「さ、斉藤さん!
何してるんですか!」
振り向くと、先生が呆気に取られていた。
そりゃああんた達にしてみればわたしの考えていることも、どうしてこういう結果になったのかも分かっていないんだろうけど。
でも、こんなに酷い態度を取られるとは思わなかった。
「三村さん!
大丈夫?何があったの?」
ここではわたしより、リサの方が価値が高いのかもしれない。
「……うぅっ……、あ、あたしが今日のお昼ごはんもお金もないって言っただけなのに、なぜか斉藤さんが怒っちゃって……。
たぶんあたしがお金を欲しがっているって思い込んじゃったせいだと思うんですけど……。

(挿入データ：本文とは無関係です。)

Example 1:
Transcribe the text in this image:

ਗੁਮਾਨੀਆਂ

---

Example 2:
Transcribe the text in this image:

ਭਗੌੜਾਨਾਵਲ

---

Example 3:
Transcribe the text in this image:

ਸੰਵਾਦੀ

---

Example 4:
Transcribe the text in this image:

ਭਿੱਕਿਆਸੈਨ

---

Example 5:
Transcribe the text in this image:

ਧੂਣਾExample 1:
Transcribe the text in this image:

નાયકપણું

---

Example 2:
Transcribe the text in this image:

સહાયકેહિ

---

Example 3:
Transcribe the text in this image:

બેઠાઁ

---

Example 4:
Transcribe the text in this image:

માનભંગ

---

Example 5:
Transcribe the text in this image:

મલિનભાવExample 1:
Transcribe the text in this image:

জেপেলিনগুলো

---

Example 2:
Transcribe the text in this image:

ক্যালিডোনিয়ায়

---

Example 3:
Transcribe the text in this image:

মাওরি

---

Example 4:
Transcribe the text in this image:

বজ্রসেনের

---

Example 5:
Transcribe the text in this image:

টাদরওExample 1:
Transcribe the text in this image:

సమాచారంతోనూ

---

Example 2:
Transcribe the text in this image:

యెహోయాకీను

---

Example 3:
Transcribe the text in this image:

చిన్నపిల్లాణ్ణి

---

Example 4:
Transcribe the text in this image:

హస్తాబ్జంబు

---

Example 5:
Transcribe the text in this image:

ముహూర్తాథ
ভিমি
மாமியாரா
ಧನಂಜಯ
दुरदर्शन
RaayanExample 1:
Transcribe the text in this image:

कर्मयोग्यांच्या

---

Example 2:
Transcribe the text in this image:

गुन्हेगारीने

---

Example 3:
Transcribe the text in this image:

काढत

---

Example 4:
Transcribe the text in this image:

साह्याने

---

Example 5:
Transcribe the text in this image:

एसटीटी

でもあたし、確かにお金を誰かに盗られちゃって本当にお金がなくてどうしようかと思っていて……。
呟いたのが聞こえちゃっただけなんですよ」
「そうだったんですね……。
とにかく、斉藤さん!
お金を貸してあげなさい、三村さんのことだからあとでしっかり返してもらえるわ。
三村さんを怖がらせてしまった事への謝罪の意味も兼ねてそれくらいしなさいね」
……何言ってんの、馬鹿じゃないの。
いつもお金を盗られているのはわたしの方なのに。
わたしの意見も聞かずに決めつけるなんて、おかしい。